An Experimental Analysis of Change Propagation in Dynamic Trees
Any type of content formally published in an academic journal, usually following a peer-review process.
Change propagation is a technique for automatically adjusting the output of an algorithm to changes in the input. The idea behind change propagation is to track the dependences between data and function calls, so that, when the input changes, functions affected by that change can be re-executed to update the computation and the output. Change propagation makes it possible for a compiler to dynamize static algorithms. The practical effectiveness of change propagation, however, is not known. In particular, the cost of dependence tracking and change propagation may seem significant. The contributions of the paper are twofold. First, we present some experimental evidence that change propagation performs well when compared to direct implementations of dynamic algorithms.
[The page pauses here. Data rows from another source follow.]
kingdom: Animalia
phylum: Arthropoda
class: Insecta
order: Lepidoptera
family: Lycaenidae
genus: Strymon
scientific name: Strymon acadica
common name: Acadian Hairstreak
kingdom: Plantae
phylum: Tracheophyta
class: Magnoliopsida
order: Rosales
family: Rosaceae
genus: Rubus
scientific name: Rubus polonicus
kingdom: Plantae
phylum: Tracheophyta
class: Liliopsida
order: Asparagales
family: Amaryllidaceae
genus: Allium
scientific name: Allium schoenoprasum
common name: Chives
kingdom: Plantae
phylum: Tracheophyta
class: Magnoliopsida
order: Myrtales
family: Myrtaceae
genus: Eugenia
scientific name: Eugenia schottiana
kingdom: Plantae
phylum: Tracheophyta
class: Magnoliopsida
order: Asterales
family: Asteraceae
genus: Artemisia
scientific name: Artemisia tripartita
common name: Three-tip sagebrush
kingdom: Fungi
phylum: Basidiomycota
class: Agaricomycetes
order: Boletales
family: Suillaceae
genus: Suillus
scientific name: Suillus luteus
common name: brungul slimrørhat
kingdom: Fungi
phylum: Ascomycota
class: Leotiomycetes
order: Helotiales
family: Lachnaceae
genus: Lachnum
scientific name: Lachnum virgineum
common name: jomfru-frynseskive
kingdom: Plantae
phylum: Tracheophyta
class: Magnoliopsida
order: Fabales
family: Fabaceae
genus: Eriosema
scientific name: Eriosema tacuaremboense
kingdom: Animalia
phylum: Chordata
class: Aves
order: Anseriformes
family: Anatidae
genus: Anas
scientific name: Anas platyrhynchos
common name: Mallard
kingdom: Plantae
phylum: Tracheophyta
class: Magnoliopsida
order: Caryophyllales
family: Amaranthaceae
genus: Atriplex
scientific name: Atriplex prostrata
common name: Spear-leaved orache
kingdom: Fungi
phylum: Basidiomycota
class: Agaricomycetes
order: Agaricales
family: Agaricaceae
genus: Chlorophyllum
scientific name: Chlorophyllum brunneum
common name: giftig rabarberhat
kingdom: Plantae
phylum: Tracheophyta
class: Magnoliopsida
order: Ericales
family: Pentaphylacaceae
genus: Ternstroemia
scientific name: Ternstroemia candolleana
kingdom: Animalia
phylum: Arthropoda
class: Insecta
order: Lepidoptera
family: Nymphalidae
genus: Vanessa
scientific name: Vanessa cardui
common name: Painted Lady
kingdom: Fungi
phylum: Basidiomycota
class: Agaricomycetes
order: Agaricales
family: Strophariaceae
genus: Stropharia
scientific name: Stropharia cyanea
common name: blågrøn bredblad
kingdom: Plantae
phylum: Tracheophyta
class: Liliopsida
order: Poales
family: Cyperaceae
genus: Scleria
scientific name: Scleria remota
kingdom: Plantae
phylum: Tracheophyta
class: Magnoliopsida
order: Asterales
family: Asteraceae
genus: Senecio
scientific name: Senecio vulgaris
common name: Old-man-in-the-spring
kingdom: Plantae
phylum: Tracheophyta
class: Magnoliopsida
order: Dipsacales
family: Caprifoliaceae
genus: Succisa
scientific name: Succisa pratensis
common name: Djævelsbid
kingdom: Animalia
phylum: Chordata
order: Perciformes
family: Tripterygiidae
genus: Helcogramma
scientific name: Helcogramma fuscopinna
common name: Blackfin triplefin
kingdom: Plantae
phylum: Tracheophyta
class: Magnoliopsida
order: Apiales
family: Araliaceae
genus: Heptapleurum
We implement change propagation on tree-contraction as a solution to the dynamic trees problem and present an experimental evaluation of the approach. As a second contribution, we present a library for dynamic-trees that support a general interface and present an experimental evaluation by considering a broad set of applications. The dynamic-trees library relies on change propagation to handle edge insertions/deletions. The applications that we consider include path queries, subtree queries, least common-ancestor queries, maintenance of centers and medians of trees, nearest-marked-vertex queries, semidynamic minimum spanning trees, and the max-flow algorithm of Sleator and Tarjan.